━━━━━ Material for this task ━━━━━

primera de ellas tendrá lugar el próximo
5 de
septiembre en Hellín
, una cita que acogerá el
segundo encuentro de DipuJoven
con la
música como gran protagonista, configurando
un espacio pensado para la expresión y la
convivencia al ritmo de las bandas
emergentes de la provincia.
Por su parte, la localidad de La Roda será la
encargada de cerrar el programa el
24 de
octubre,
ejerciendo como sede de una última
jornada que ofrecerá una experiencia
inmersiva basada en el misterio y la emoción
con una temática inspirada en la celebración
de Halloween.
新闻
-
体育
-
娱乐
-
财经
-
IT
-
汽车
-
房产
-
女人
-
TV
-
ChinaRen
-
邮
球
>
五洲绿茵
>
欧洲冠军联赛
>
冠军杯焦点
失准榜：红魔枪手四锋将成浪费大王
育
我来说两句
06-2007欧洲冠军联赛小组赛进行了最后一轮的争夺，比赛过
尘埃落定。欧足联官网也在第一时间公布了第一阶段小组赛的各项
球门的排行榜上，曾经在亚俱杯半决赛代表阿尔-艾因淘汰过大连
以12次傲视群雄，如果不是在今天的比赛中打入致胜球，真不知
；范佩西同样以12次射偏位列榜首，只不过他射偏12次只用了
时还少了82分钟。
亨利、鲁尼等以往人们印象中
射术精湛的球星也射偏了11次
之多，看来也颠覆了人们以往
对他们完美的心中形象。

━━━━━
━━━━━ Material for this task ━━━━━

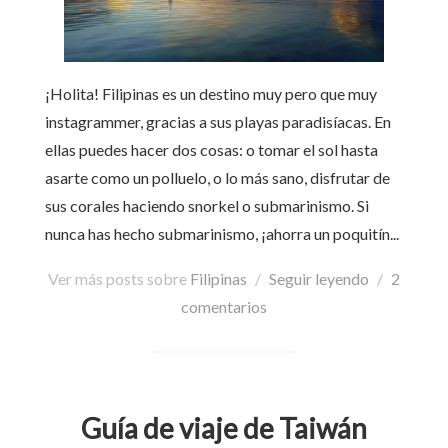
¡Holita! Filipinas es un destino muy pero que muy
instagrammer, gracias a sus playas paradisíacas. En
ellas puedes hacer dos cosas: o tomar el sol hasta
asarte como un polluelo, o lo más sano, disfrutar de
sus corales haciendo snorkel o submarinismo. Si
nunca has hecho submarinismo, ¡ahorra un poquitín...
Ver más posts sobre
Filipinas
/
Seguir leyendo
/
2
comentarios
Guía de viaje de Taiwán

━━━━━
━━━━━ Material for this task ━━━━━

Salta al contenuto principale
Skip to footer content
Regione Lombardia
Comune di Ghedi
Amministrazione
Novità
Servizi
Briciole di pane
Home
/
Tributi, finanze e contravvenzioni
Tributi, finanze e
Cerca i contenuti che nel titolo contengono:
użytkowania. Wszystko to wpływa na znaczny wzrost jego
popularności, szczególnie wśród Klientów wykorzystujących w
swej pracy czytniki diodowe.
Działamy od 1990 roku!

━━━━━

■ **What needs to be done**:
Given the records above, restate word for word only the lines starting at the one with "primera de ellas tendrá lugar el próximo" and ending at the one with "convivencia al ritmo de las bandas".

■ **Problem solution**:
primera de ellas tendrá lugar el próximo
5 de
septiembre en Hellín
, una cita que acogerá el
segundo encuentro de DipuJoven
con la
música como gran protagonista, configurando
un espacio pensado para la expresión y la
convivencia al ritmo de las bandas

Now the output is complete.